Synergy: A Common Goal Behind Mergers and Acquisitions
Regardless of their category or structure, all mergers and acquisitions have one common goal: they are all meant to create synergy that makes the value of the combined companies greater than the sum of the two parts. The success of a merger or acquisition depends on whether this synergy is achieved.
Synergy takes the form of revenue enhancement and cost savings. By merging, the companies hope to benefit from the following:
- Becoming bigger: Many companies use M&A to grow in size and leapfrog their rivals. While it can take years or decades to double the size of a company through organic growth, this can be achieved much more rapidly through mergers or acquisitions.
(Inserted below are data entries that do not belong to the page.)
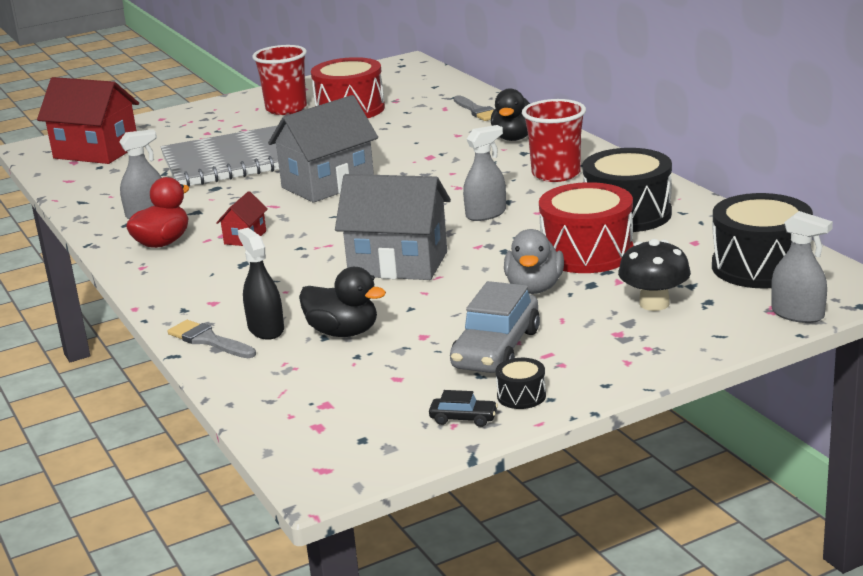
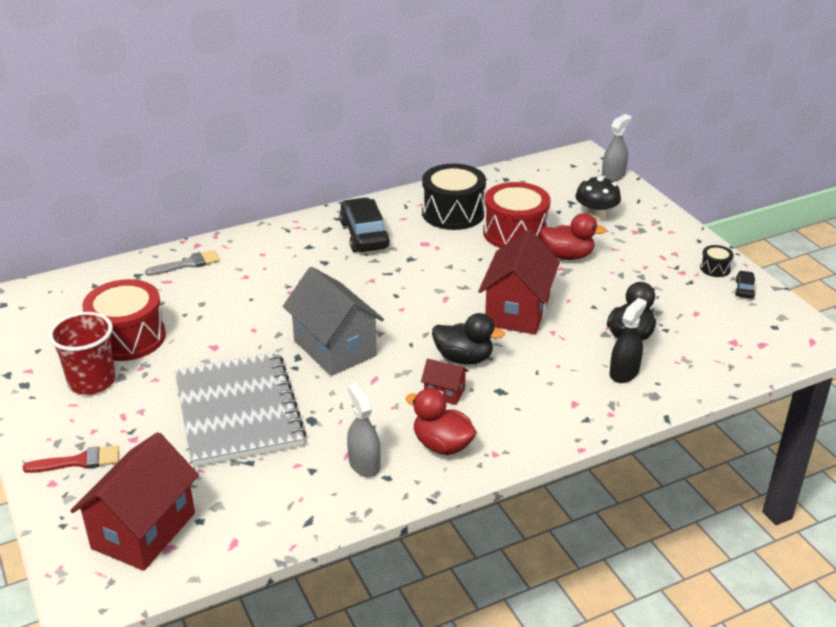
camera: 90 degrees left, 10 degrees up
grey brush [168,320,256,358] -> none
black spray bottle [238,228,284,340] -> black spray bottle turned 150 degrees clockwise [610,298,647,383]
grey house [335,174,451,280] -> red house [478,230,560,334]
grey car [450,281,540,373] -> none
grey spray bottle [463,125,506,221] -> none
black duck [491,88,530,141] -> black duck moved to [432,313,505,364]
grey duck [504,229,564,294] -> red duck [540,213,607,260]
red cup [522,99,586,182] -> black car [339,198,390,252]
black drum [712,193,813,288] -> none
none -> red brush [23,445,119,473]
- Preempted competition: This is a very powerful motivation for mergers and acquisitions, and is the primary reason why M&A activity occurs in distinct cycles. The urge to snap up a company with an attractive portfolio of assets before a rival does so generally results in a feeding frenzy in hot markets. Some examples of frenetic M&A activity in specific sectors include dot-coms and telecoms in the late 1990s, commodity and energy producers in 2006-07, and biotechnology companies in 2012-14.
- Domination: Companies also engage in M&A to dominate their sector. However, since a combination of two behemoths would result in a potential monopoly, such a transaction would have to run the gauntlet of intense scrutiny from anti-competition watchdogs and regulatory authorities.
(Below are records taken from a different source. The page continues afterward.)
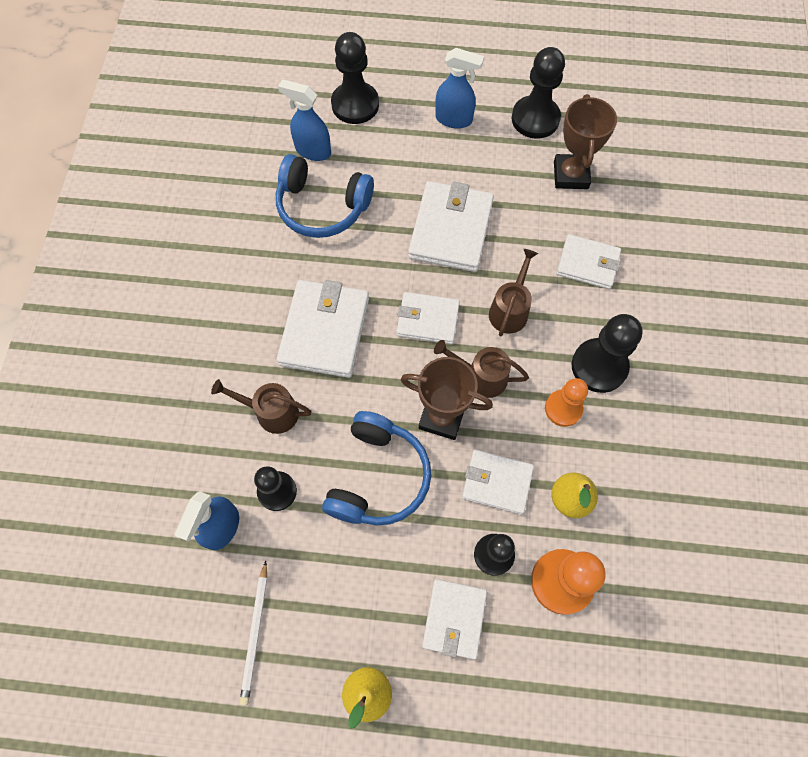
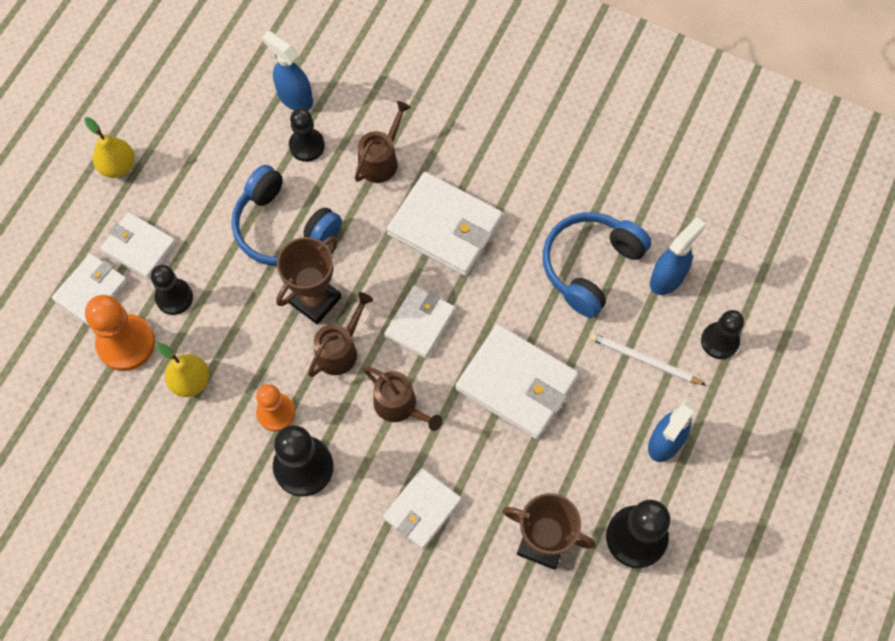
camera: 110 degrees right, 0 degrees up
white pencil [240,561,267,705] -> white pencil moved to [590,333,706,385]
black pawn [331,32,379,124] -> black pawn [701,310,744,359], size x0.66
white wallet [462,450,534,514] -> white wallet moved to [52,254,128,326]

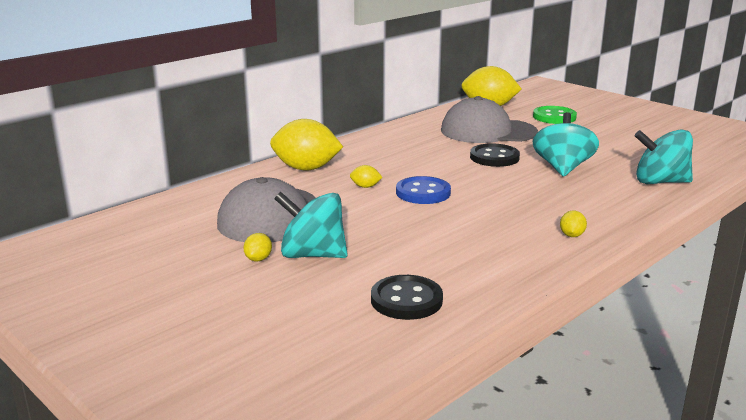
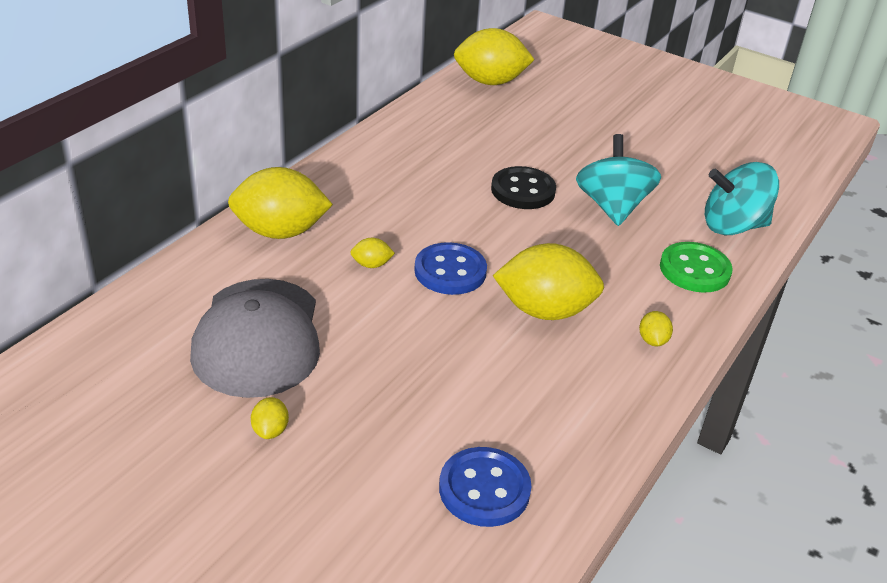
camera: 15 degrees left, 15 degrees up
turquoise spinning top [274,192,348,258] -> none
black button [371,275,443,320] -> blue button [439,447,531,527]
grey cap [441,96,538,143] -> none
green button [533,106,577,124] -> green button moved to [660,242,733,293]
none -> yellow lemon [493,243,604,320]

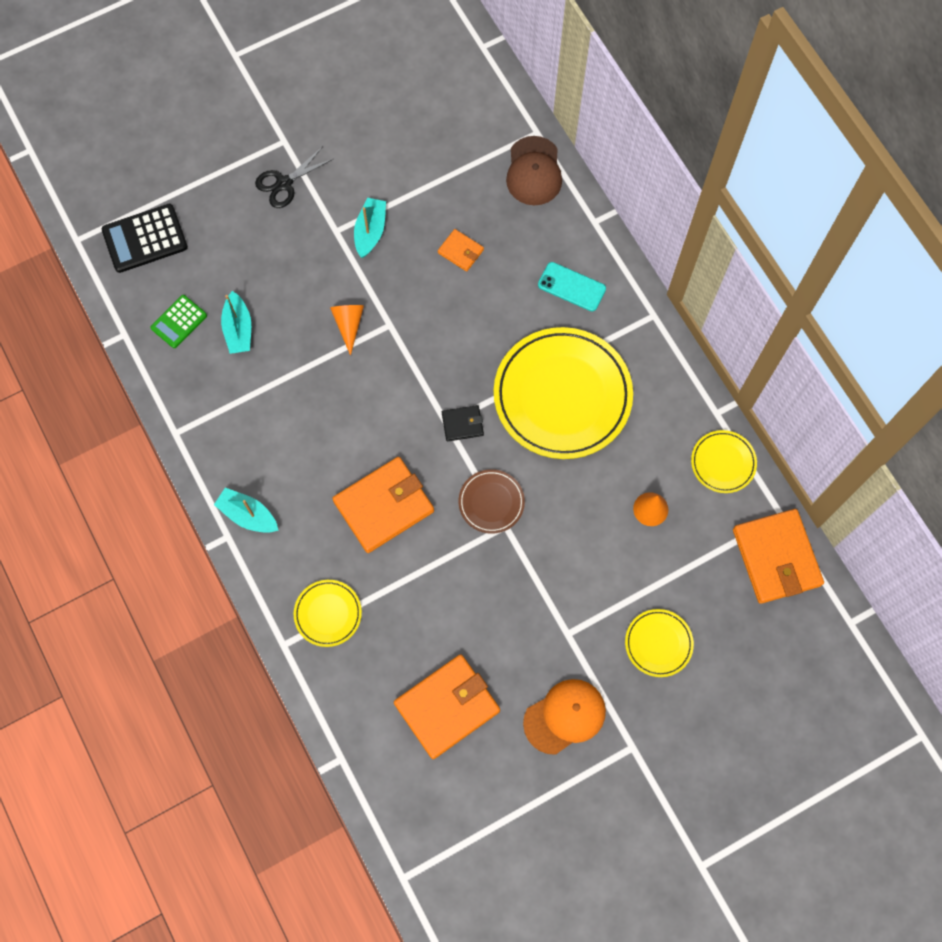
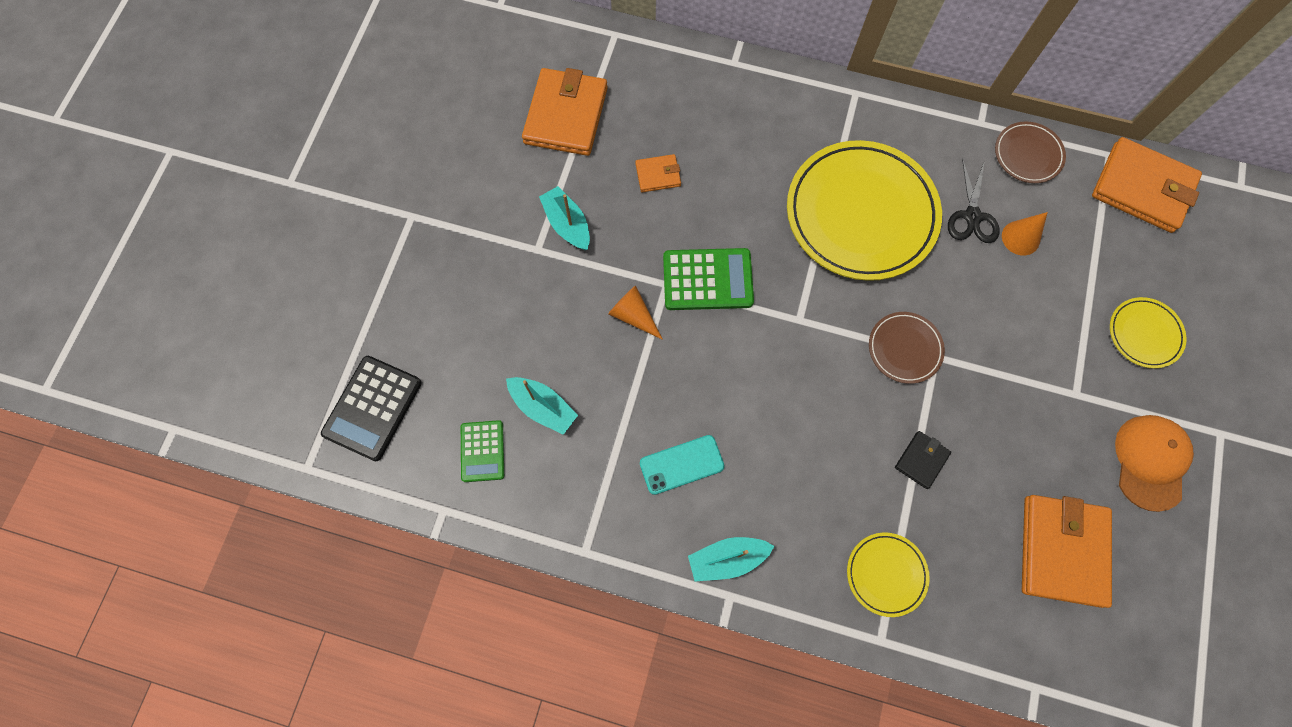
camera: 45 degrees left, 0 degrees up
black scissors [255,146,333,208] -> black scissors moved to [948,159,999,243]
orange wallet [332,457,434,553] -> orange wallet moved to [522,68,608,156]
black wallet [442,405,484,442] -> black wallet moved to [895,431,951,489]
brown cap [506,136,562,205] -> none
turquoise phone [538,262,606,311] -> turquoise phone moved to [640,435,724,495]
yellow plate [691,430,757,493] -> brown plate [995,121,1066,183]
none -> green calculator [663,248,754,310]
- Tax benefits: Companies also use M&A for tax purposes, although this may be an implicit rather than an explicit motive. For instance, since the U.S. has the highest corporate tax rate in the world, some of the best-known American companies have resorted to corporate “inversions.” This technique involves a U.S. company buying a smaller foreign competitor and moving the merged entity’s tax home overseas to a lower-tax jurisdiction, in order to substantially reduce its tax bill.
- Staff reductions: As every employee knows, mergers tend to mean job losses. Consider all the money saved from reducing the number of staff members from accounting, marketing and other departments. Job cuts will also probably include the former CEO, who typically leaves with a compensation package.
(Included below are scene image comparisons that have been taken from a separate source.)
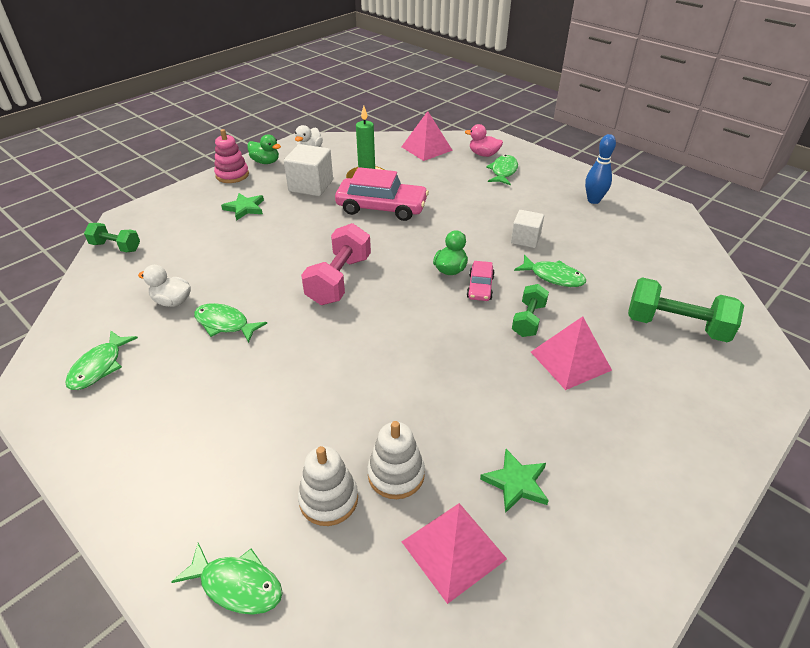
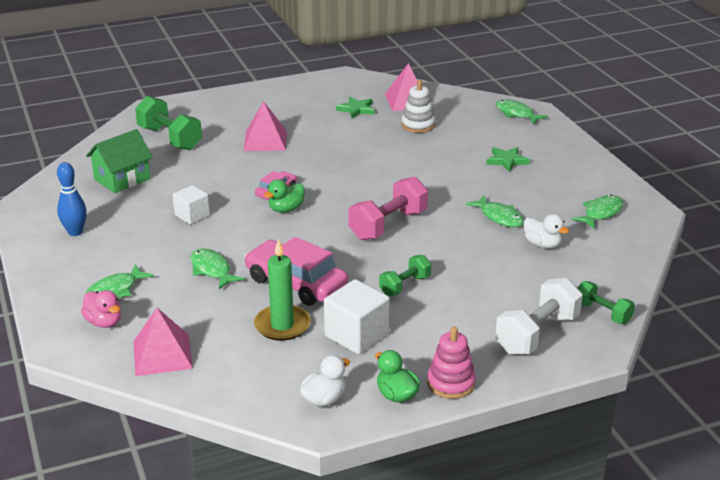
camera: 155 degrees left, 10 degrees down
green star [221,193,264,221] -> green star moved to [486,147,530,172]
white stacking toy [298,446,358,526] -> none
green dumbbell [512,284,549,337] -> green dumbbell moved to [379,255,431,296]
green fish [514,255,586,287] -> green fish moved to [191,249,244,289]
none -> green house [86,129,153,193]
none -> white dumbbell [495,278,583,355]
- Economies of scale: Yes, size matters. Whether it’s purchasing stationery or a new corporate IT system, a bigger company placing the orders can save more on costs. Mergers also translate into improved purchasing power to buy equipment or office supplies—when placing larger orders, companies have a greater ability to negotiate prices with their suppliers.
- Acquiring new technology: To stay competitive, companies need to stay on top of technological developments and their business applications. By buying a smaller company with unique technologies, a large company can maintain or develop a competitive edge.
- Improved market reach and industry visibility: Companies buy companies to reach new markets and grow revenues and earnings. A merger may expand two companies’ marketing and distribution, giving them new sales opportunities. A merger can also improve a company’s standing in the investment community: bigger firms often have an easier time raising capital than smaller ones.